The Logic Off Topic list

At 06:31 PM 9/10/01 -0400, you wrote:
>OUTPUT FREQ. FOR EACH tone generator and the resultant wavelength of each 
>sound at room temp.
>
>A= 10ms
>b= 0.1ms
>


Debbie, have you got access to a reference book on acoustics? If so, you
might get more out of this exercise if you can get clear on some of the
principles involved and try to nut things out yourself from first principles. 

Anyway ... 

>I also have to explain in as much detail what will happen when one of the 
>sound wave strikes the wall.

If a sound wave strikes a wall some sound will be transmitted. It will go
through the wall and be audible on the other side. Some will be reflected -
it will bounce right back. Some will be absorbed and just heat up the
absorbent material a little.

>Comment on the speed of the sound wave as it passes through the wall and the 
>resultant wavelength in general terms i. e without calculations

Sound travels faster in dense media -- liquids and solids -- than it does
in air. The period of the wave stays the same so the wavelength increases
in the dense medium. ( With light waves it is the other way -- it travels
slower in water or glass and hence the wavelength decreases.)

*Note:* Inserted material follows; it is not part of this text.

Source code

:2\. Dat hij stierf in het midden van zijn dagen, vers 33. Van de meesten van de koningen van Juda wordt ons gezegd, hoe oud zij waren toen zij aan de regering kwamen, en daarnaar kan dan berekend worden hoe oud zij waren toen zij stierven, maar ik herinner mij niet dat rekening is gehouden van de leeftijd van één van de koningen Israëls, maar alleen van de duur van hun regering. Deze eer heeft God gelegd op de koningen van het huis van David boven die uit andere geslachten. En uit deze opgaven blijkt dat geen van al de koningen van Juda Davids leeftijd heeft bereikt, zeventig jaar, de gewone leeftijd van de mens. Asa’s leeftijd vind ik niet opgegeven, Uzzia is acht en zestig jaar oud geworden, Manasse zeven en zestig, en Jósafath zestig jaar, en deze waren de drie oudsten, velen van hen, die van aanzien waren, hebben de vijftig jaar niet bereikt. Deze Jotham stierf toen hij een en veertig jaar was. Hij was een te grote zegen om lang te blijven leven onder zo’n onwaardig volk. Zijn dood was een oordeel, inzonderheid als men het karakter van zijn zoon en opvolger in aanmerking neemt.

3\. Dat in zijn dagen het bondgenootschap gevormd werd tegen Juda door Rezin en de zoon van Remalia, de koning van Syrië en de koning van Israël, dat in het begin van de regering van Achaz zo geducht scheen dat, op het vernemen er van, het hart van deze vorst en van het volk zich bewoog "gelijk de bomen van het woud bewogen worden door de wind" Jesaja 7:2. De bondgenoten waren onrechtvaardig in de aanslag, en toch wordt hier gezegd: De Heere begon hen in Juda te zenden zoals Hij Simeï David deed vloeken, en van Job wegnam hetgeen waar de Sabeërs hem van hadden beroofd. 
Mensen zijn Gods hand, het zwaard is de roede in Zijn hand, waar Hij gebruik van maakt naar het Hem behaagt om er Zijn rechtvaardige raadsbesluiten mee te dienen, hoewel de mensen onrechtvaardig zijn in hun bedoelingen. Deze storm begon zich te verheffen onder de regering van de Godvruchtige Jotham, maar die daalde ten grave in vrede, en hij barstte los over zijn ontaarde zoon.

>Using an SPL meter (?) the sound level in the adjacent rooms is monitored and 
>readings taken for the output of each tone generator individually. Predict in 
>general terms the relationship between the readings for each freq. giving 
>reason for your predictions with reference to acoustic theory.

In order to absorb sound waves the thickness of the absorbtion layer should
ideally be 1/4 wavelength or larger.  So thin layers absorb high
frequencies and reflect low frequencies. To absorb low frequencies (<100Hz)
you need very thick layers of absorbing material.

>
>If the wall were covered in carpet the reflected energy of which freq. (A or 
>B) would be reduced most and why?

Carpet is typically 0.01 - 0.02 m thick.  10 kHz sound has a wavelength of
.034m. So it is easy to see why 1 or 2cm thick carpet which is about a
quarter wavelength for a 4 to 8 kHz sound wave damps out high frequencies
in the reflected and transmitted sound. 

One quarter wavelength for 100Hz is 3.4 Meters -- 11 feet or so. So carpet
makes little or no impact on reflection or transmission of 100Hz sound waves. 

>If there were a hole in the wall show using diagram (AHHHH) how the 
>propagation of the wave into the adjacent room would be different for two 
>freq.

Waves (sound or light) passing through an aperture (hole)  diffract --
which is to say they disperse or spread out -- and the longer the
wavelength the more they bend from their original . The result of this is
that bass frequencies become omnidirectional after leaving a port in a
speaker box or passing through a hole in the wall while treble frequencies
tend to beam and at 10kHz they are quite directional.

>A microphone is positioned in the test area and it's output fed to the 
>oscilloscope.  The freq. of tone generator B is reduced to 110Hz and the 
>output from both tone generators combined resulting in 'beating'. Produce a 
>rough sketch of the input to the speaker viewed via the oscilloscope, 
>describe the resultant aural effect and explain the acoustic theory behind 
>this phenomena from first principles.

Do you understand  the idea of superposition of waves? When waves are added
together the resultant wave can be found by simply adding the amplitudes
(height of the curve) of each wave at points along the curves of the
graphed waves. What you find is that waves reinforce one another at times
and cancel each other at other times.

For examples:

A) two identical audio waves, half a cycle_ out_ of phase cancel one
another. Result = silence.

B) Two identical waves_ in_ phase result in a wave with twice the amplitude.

C) If there is a frequency difference between two waves which are being
added, then they will reinforce one another and then cancel one another
cyclically. This cycle repeats at a frequency = F1 minus F2 where F1 an F2
are the freqencies of the two waves being added. 

So in the case of two sound waves -- one at 100 Hz and another at 110 Hz --
being added together the cycle of reinforcment and cancellation will have a
frequecy of 110 -110 = 10 Hz and will be perceived as and audible beat of
10 Hz.

Regards,
Murray